▶ **Data provided**:
--- START ---

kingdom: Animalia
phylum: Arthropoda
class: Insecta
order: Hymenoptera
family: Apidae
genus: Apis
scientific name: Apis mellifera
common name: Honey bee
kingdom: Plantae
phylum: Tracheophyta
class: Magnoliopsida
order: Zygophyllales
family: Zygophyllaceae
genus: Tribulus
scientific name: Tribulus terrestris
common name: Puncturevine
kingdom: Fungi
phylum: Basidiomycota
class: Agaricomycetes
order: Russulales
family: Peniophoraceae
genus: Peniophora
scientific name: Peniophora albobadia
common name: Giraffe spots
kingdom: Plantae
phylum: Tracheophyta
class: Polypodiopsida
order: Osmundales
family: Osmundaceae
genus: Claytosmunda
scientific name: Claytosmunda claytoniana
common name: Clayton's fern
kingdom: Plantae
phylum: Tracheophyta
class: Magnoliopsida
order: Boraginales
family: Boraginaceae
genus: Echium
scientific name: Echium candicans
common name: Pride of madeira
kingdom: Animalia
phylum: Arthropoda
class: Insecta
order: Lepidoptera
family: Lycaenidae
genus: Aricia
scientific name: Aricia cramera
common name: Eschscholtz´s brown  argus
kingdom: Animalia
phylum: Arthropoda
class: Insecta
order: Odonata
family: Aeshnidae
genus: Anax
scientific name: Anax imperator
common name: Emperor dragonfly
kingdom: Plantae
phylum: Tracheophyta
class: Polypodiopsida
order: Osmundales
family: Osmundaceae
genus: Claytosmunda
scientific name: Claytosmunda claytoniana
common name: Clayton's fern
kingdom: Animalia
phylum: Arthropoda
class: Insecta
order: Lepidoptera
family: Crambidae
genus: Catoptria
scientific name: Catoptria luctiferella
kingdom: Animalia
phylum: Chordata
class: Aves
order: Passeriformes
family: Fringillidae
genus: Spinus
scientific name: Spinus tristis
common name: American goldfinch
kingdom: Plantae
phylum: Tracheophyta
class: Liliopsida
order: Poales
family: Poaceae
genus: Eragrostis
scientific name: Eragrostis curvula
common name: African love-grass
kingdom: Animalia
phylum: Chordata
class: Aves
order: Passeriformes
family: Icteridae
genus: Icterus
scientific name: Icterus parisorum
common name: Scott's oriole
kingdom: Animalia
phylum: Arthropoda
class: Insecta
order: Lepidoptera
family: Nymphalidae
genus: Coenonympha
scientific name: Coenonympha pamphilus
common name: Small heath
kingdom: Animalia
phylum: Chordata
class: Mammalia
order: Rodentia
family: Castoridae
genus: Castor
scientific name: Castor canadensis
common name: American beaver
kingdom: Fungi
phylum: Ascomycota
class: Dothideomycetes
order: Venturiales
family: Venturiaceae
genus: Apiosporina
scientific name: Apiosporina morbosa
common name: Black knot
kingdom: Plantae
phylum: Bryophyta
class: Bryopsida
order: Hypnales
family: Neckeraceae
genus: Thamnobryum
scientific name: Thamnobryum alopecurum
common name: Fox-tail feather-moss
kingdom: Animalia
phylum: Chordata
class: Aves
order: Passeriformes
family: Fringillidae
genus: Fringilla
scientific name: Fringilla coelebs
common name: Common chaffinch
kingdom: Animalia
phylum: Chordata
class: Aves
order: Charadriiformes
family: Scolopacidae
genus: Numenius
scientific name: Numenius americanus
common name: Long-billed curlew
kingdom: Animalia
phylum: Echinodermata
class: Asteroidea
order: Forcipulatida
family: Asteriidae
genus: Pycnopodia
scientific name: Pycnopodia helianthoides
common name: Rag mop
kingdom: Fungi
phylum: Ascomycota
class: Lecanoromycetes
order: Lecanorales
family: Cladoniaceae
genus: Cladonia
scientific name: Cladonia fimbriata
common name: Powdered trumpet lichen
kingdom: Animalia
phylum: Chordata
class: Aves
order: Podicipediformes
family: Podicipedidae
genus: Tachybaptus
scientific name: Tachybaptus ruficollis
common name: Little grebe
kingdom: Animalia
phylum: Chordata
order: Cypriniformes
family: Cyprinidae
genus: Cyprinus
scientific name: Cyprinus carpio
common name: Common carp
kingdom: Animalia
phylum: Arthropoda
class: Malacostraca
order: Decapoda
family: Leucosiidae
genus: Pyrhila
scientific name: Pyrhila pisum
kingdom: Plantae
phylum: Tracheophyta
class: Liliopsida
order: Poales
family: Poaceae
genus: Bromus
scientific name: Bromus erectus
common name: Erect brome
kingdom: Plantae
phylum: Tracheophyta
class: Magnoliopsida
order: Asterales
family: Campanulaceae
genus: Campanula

--- END ---

▶ **Problem statement**: Write out every line of all the records above again, word for word and in the same order, with no changes.

▶ **Exercise solution**:
kingdom: Animalia
phylum: Arthropoda
class: Insecta
order: Hymenoptera
family: Apidae
genus: Apis
scientific name: Apis mellifera
common name: Honey bee
kingdom: Plantae
phylum: Tracheophyta
class: Magnoliopsida
order: Zygophyllales
family: Zygophyllaceae
genus: Tribulus
scientific name: Tribulus terrestris
common name: Puncturevine
kingdom: Fungi
phylum: Basidiomycota
class: Agaricomycetes
order: Russulales
family: Peniophoraceae
genus: Peniophora
scientific name: Peniophora albobadia
common name: Giraffe spots
kingdom: Plantae
phylum: Tracheophyta
class: Polypodiopsida
order: Osmundales
family: Osmundaceae
genus: Claytosmunda
scientific name: Claytosmunda claytoniana
common name: Clayton's fern
kingdom: Plantae
phylum: Tracheophyta
class: Magnoliopsida
order: Boraginales
family: Boraginaceae
genus: Echium
scientific name: Echium candicans
common name: Pride of madeira
kingdom: Animalia
phylum: Arthropoda
class: Insecta
order: Lepidoptera
family: Lycaenidae
genus: Aricia
scientific name: Aricia cramera
common name: Eschscholtz´s brown  argus
kingdom: Animalia
phylum: Arthropoda
class: Insecta
order: Odonata
family: Aeshnidae
genus: Anax
scientific name: Anax imperator
common name: Emperor dragonfly
kingdom: Plantae
phylum: Tracheophyta
class: Polypodiopsida
order: Osmundales
family: Osmundaceae
genus: Claytosmunda
scientific name: Claytosmunda claytoniana
common name: Clayton's fern
kingdom: Animalia
phylum: Arthropoda
class: Insecta
order: Lepidoptera
family: Crambidae
genus: Catoptria
scientific name: Catoptria luctiferella
kingdom: Animalia
phylum: Chordata
class: Aves
order: Passeriformes
family: Fringillidae
genus: Spinus
scientific name: Spinus tristis
common name: American goldfinch
kingdom: Plantae
phylum: Tracheophyta
class: Liliopsida
order: Poales
family: Poaceae
genus: Eragrostis
scientific name: Eragrostis curvula
common name: African love-grass
kingdom: Animalia
phylum: Chordata
class: Aves
order: Passeriformes
family: Icteridae
genus: Icterus
scientific name: Icterus parisorum
common name: Scott's oriole
kingdom: Animalia
phylum: Arthropoda
class: Insecta
order: Lepidoptera
family: Nymphalidae
genus: Coenonympha
scientific name: Coenonympha pamphilus
common name: Small heath
kingdom: Animalia
phylum: Chordata
class: Mammalia
order: Rodentia
family: Castoridae
genus: Castor
scientific name: Castor canadensis
common name: American beaver
kingdom: Fungi
phylum: Ascomycota
class: Dothideomycetes
order: Venturiales
family: Venturiaceae
genus: Apiosporina
scientific name: Apiosporina morbosa
common name: Black knot
kingdom: Plantae
phylum: Bryophyta
class: Bryopsida
order: Hypnales
family: Neckeraceae
genus: Thamnobryum
scientific name: Thamnobryum alopecurum
common name: Fox-tail feather-moss
kingdom: Animalia
phylum: Chordata
class: Aves
order: Passeriformes
family: Fringillidae
genus: Fringilla
scientific name: Fringilla coelebs
common name: Common chaffinch
kingdom: Animalia
phylum: Chordata
class: Aves
order: Charadriiformes
family: Scolopacidae
genus: Numenius
scientific name: Numenius americanus
common name: Long-billed curlew
kingdom: Animalia
phylum: Echinodermata
class: Asteroidea
order: Forcipulatida
family: Asteriidae
genus: Pycnopodia
scientific name: Pycnopodia helianthoides
common name: Rag mop
kingdom: Fungi
phylum: Ascomycota
class: Lecanoromycetes
order: Lecanorales
family: Cladoniaceae
genus: Cladonia
scientific name: Cladonia fimbriata
common name: Powdered trumpet lichen
kingdom: Animalia
phylum: Chordata
class: Aves
order: Podicipediformes
family: Podicipedidae
genus: Tachybaptus
scientific name: Tachybaptus ruficollis
common name: Little grebe
kingdom: Animalia
phylum: Chordata
order: Cypriniformes
family: Cyprinidae
genus: Cyprinus
scientific name: Cyprinus carpio
common name: Common carp
kingdom: Animalia
phylum: Arthropoda
class: Malacostraca
order: Decapoda
family: Leucosiidae
genus: Pyrhila
scientific name: Pyrhila pisum
kingdom: Plantae
phylum: Tracheophyta
class: Liliopsida
order: Poales
family: Poaceae
genus: Bromus
scientific name: Bromus erectus
common name: Erect brome
kingdom: Plantae
phylum: Tracheophyta
class: Magnoliopsida
order: Asterales
family: Campanulaceae
genus: Campanula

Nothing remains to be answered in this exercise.